We could thus say that these indigenous plants, people and other animals managed very well in Taiwan for quite some time.

So, in the space of 400 years, the western and eastern cultures have taught the native Taiwanese some serious lessons about civilization, technology and, of course, about energy. All this within a period that  amounts to about .016% of the time Taiwan has existed as an island, or less than 3% of the time that Taiwan was “managed” by indigenous peoples using low or no technology andminimum amounts of energy, at least in the senses of those words “technology” and “energy” that we use today.

We have had what has amounted to an island-wide, 400 year-long energy blowout party during which the “new Taiwanese” (Europeans, Chinese, Japanese) have shown the natives how things can be with no holds barred on the burdens we place on the global environment, and with no limits to what we can achieve when “energy” is cheap and technology is abundant.

The scorecard today?

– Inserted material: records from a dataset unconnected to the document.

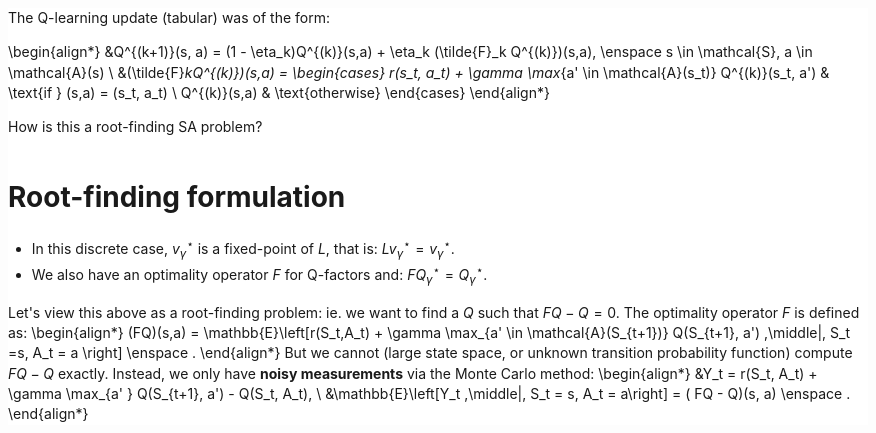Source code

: The Q-learning update (tabular) was of the form: 

\begin{align*}
&Q^{(k+1)}(s, a) = (1 - \eta_k)Q^{(k)}(s,a) + \eta_k (\tilde{F}_k Q^{(k)})(s,a), \enspace s \in \mathcal{S}, a \in \mathcal{A}(s) \\
&(\tilde{F}_kQ^{(k)})(s,a) = \begin{cases} 
r(s_t, a_t) + \gamma \max_{a' \in \mathcal{A}(s_t)} Q^{(k)}(s_t, a') & \text{if } (s,a) = (s_t, a_t) \\
Q^{(k)}(s,a) & \text{otherwise}
\end{cases}
\end{align*}

How is this a root-finding SA problem? 

# Root-finding formulation 

- In this discrete case, $v^\star_\gamma$ is a fixed-point of $L$, that is: $L v^\star_\gamma = v^\star_\gamma$. 
- We also have an optimality operator $F$ for Q-factors and: $FQ^\star_\gamma = Q^\star_\gamma$.

Let's view this above as a root-finding problem: ie. we want to find a $Q$ such that $FQ - Q = 0$. The optimality operator $F$ is defined as: 
\begin{align*}
(FQ)(s,a) = \mathbb{E}\left[r(S_t,A_t) + \gamma \max_{a' \in \mathcal{A}(S_{t+1})} Q(S_{t+1}, a') \,\middle|\, S_t =s, A_t = a \right]  \enspace .
\end{align*}
But we cannot (large state space, or unknown transition probability function) compute $FQ - Q$ exactly. Instead, we only have **noisy measurements** via the Monte Carlo method: 
\begin{align*}
&Y_t = r(S_t, A_t) + \gamma \max_{a' } Q(S_{t+1}, a') - Q(S_t, A_t), \\
&\mathbb{E}\left[Y_t \,\middle|\, S_t = s, A_t = a\right] = ( FQ - Q)(s, a) \enspace .
\end{align*}
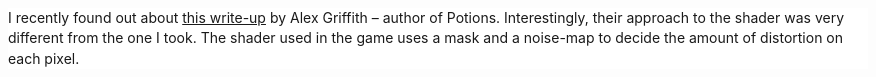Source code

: I recently found out about [this write-up](https://alexjgriffith.itch.io/potions/devlog/588358/the-one-where-water-is-made) by Alex Griffith – author of Potions.
Interestingly, their approach to the shader was very different from the one I took.
The shader used in the game uses a mask and a noise-map to decide the amount of distortion on each pixel.

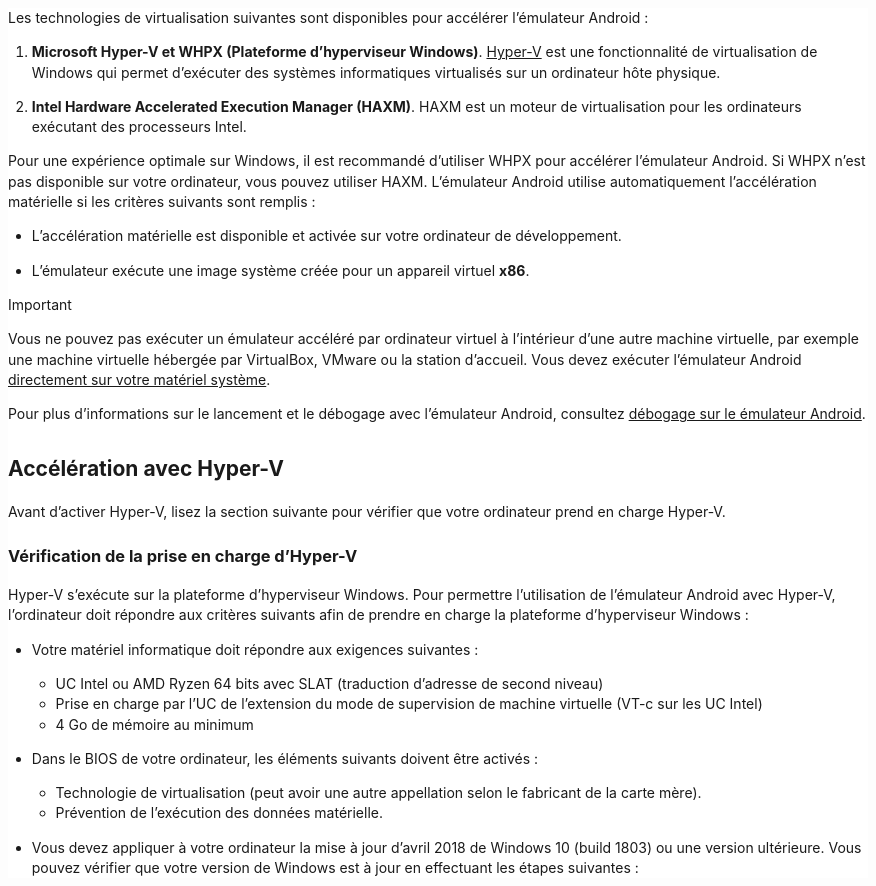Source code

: Les technologies de virtualisation suivantes sont disponibles pour accélérer l’émulateur Android :

1. **Microsoft Hyper-V et WHPX (Plateforme d’hyperviseur Windows)**.
   [Hyper-V](/virtualization/hyper-v-on-windows/) est une fonctionnalité de virtualisation de Windows qui permet d’exécuter des systèmes informatiques virtualisés sur un ordinateur hôte physique.

2. **Intel Hardware Accelerated Execution Manager (HAXM)**.
   HAXM est un moteur de virtualisation pour les ordinateurs exécutant des processeurs Intel.

Pour une expérience optimale sur Windows, il est recommandé d’utiliser WHPX pour accélérer l’émulateur Android. Si WHPX n’est pas disponible sur votre ordinateur, vous pouvez utiliser HAXM. L’émulateur Android utilise automatiquement l’accélération matérielle si les critères suivants sont remplis :

- L’accélération matérielle est disponible et activée sur votre ordinateur de développement.

- L’émulateur exécute une image système créée pour un appareil virtuel **x86**.

> [!IMPORTANT]
> Vous ne pouvez pas exécuter un émulateur accéléré par ordinateur virtuel à l’intérieur d’une autre machine virtuelle, par exemple une machine virtuelle hébergée par VirtualBox, VMware ou la station d’accueil. Vous devez exécuter l’émulateur Android [directement sur votre matériel système](https://developer.android.com/studio/run/emulator-acceleration.html#extensions).

Pour plus d’informations sur le lancement et le débogage avec l’émulateur Android, consultez [débogage sur le émulateur Android](~/android/deploy-test/debugging/debug-on-emulator.md).

<a name="hyper-v-win"></a>

## <a name="accelerating-with-hyper-v"></a>Accélération avec Hyper-V

Avant d’activer Hyper-V, lisez la section suivante pour vérifier que votre ordinateur prend en charge Hyper-V.

### <a name="verifying-support-for-hyper-v"></a>Vérification de la prise en charge d’Hyper-V

Hyper-V s’exécute sur la plateforme d’hyperviseur Windows. Pour permettre l’utilisation de l’émulateur Android avec Hyper-V, l’ordinateur doit répondre aux critères suivants afin de prendre en charge la plateforme d’hyperviseur Windows :

- Votre matériel informatique doit répondre aux exigences suivantes :

  - UC Intel ou AMD Ryzen 64 bits avec SLAT (traduction d’adresse de second niveau)
  - Prise en charge par l’UC de l’extension du mode de supervision de machine virtuelle (VT-c sur les UC Intel)
  - 4 Go de mémoire au minimum

- Dans le BIOS de votre ordinateur, les éléments suivants doivent être activés :

  - Technologie de virtualisation (peut avoir une autre appellation selon le fabricant de la carte mère).
  - Prévention de l’exécution des données matérielle.

- Vous devez appliquer à votre ordinateur la mise à jour d’avril 2018 de Windows 10 (build 1803) ou une version ultérieure. Vous pouvez vérifier que votre version de Windows est à jour en effectuant les étapes suivantes :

Half of Taiwan’s rivers are seriously polluted, nearly all are dammed or are threatened with numerous water diversion projects (dams, irrigation, etc.), we have the highest population density in the world if the inhabitable mountainous areas are excluded, the world’s highest density of nuclear power plants, second highest use of cement per capita, one of the highest levels of species extirpation in the world due to over-building and habitat destruction, over 30 percent of our ocean shore is covered in cement or by one of the 240 fishing ports, and in the meantime, suicide, divorce, crime, cancer and mental illness are rapidly rising.

Any connection between these unfortunate attributes of modern society and our excessive use of “energy” and “technology”?

When humans have had access to limitless amounts of the kinds of “energy” that have propelled industrial revolution and the conquest and assimilation of indigenous peoples around the world, the record has not been good. Of course establishing a “cause and effect” relationship between the “unmetered” energy that Taipower gives to the Tao people of Orchid Island so that they can keep their air-conditioners running day and night – regardless of whether anyone is at home – and the demise of their culture, is not easy to do. But other than because some company’s public relations department tells us so, or because some government official being paid off by that company supports the company’s PR, why should we continue to believe the message implicit in every government and business utterance that the more energy we have, the happier we will be, or the better it will be for society?

The Tao of Orchid Island suffered near complete devastation of their traditional culture when their original homes were bulldozed at the insistence of Madame Chiang Kaishek so that they could live in what she believed were “decent” homes made of concrete and rebar. Further blows came with the storage of Taipower’s nuclear waste on the island in what was supposed to have been a canning factory. One wonders what is next for the Tao people after a few years of “free energy.”

So we ask the sponsors and the presenters of the National Energy Conference: Based on the record of Europeans, Americans, Chinese and Japanese to date, do we really want more of this stuff in cheap and unlimited quantities?

If we were to tap cheap, inexhaustible energy, … it would be “like giving a machine gun to an idiot child”.
如果發現了又便宜又用之不完的能源,對人類來說就像是「把機關槍給不懂事的小孩子玩」一樣危險


Donella Meadows quotes Paul Ehrlich in one of her columns, reprinted in The Global Citizen.